**Extract:**
————————

Can the scores be boosted if the documents contain a set of values in a field.
If I have a
Article class with a
Topic field, and
Topic can contain any of the following values: “Global”,“Local”,“Politics” etc.,
Is there a way to boost “Local” news over “Global” News?
Possible solutions I can think of:
- Filtering on “Local” is not an option as that would completely remove global news.
- Making separate queries with different filters and post-processing them later. This might result in higher latencies.
I believe this question is similar to : Boost recent documents
Please let me know if there’s a better way to handle this.
You should be able to use Reranking for this: Reranking | Weaviate - vector database
Just rerank based on a query on Topic, the example on that site should be pretty much what you need.
Hey @lnatspacy ,
I believe re-ranking only helps in re-ordering of the search results using the query provided as a post-processing step. Please correct me If I am wrong.
I was looking for a way to boost scores while fetching the initial search results itself. Something similar to the field boosting,
You’re correct, but the effect will be the same no? Whether they are boosted in the initial result, or you are “boosting” them after doesn’t really make a big difference, right?
Hey there, you can arbitrarily “weight” fields in BM25 searches like so: BM25 search | Weaviate - vector database
This also applies to hybrid searches.
In terms of vector searches, literally adding the extra terms like “local news” (rather than “news”) will have a similar effect, as they work on semantic similarity.

————————

**Data:**
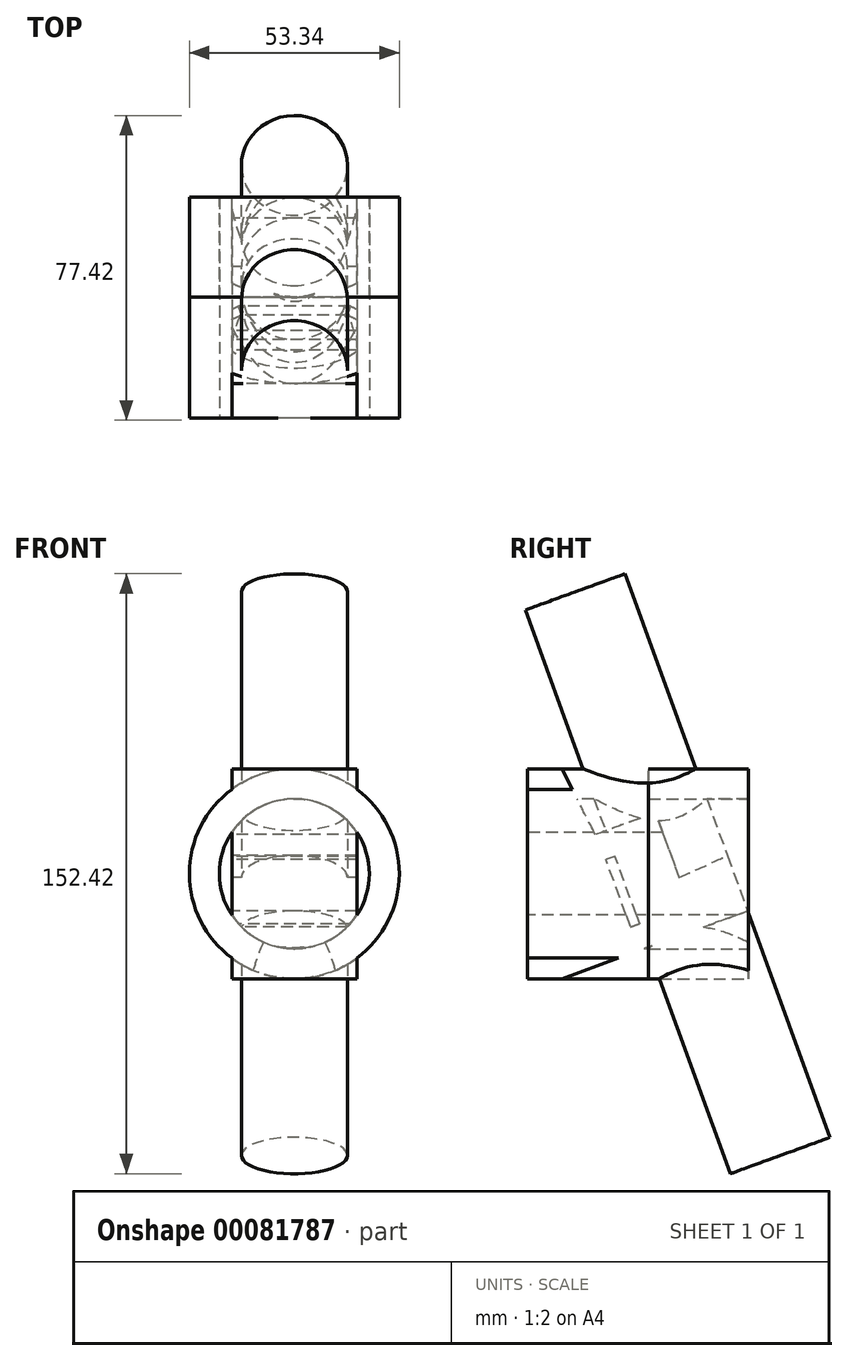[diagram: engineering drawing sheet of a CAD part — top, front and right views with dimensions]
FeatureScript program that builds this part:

————————

**Task set:**
A. In the forum thread about boosting search scores by topic, why does the person asking rule out filtering on "Local"?
B. Continue the forum thread about boosting search scores by topic from its last reply.

**Expected outputs:**
A. Filtering on "Local" would completely remove global news.

B.
If your query is different to your desired ranking you could use a reranker as @lnatspacy mentioned, too.
Thanks for the reply.
In BM25, I was looking for a way to give more weightage to some phrases in the search query over others.
For reference (from elasticsearch documentation):
Use the boost operator
^ to make one term more relevant than another. For instance, if we want to find all documents about foxes, but we are especially interested in quick foxes:
Boosts can also be applied to phrases or to groups:
“john smith”^2 (foo bar)^4
My problem with re-ranker is it will only rerank the documents fetched with the
limit specified. This might already exclude some documents that would otherwise be part of the initial set of documents (before re-ranking) if we could boost some terms/phrases.
Hi @vamsi -
Would something like this work? You can weight the query by repeating words as that will affect the score.
for query_text in ["fresh food", "fresh food food food"]:
response = (
.get("JeopardyQuestion", ["question", "answer"])
(Sorry about my earlier response - which I’ve since deleted, I was confused at the time )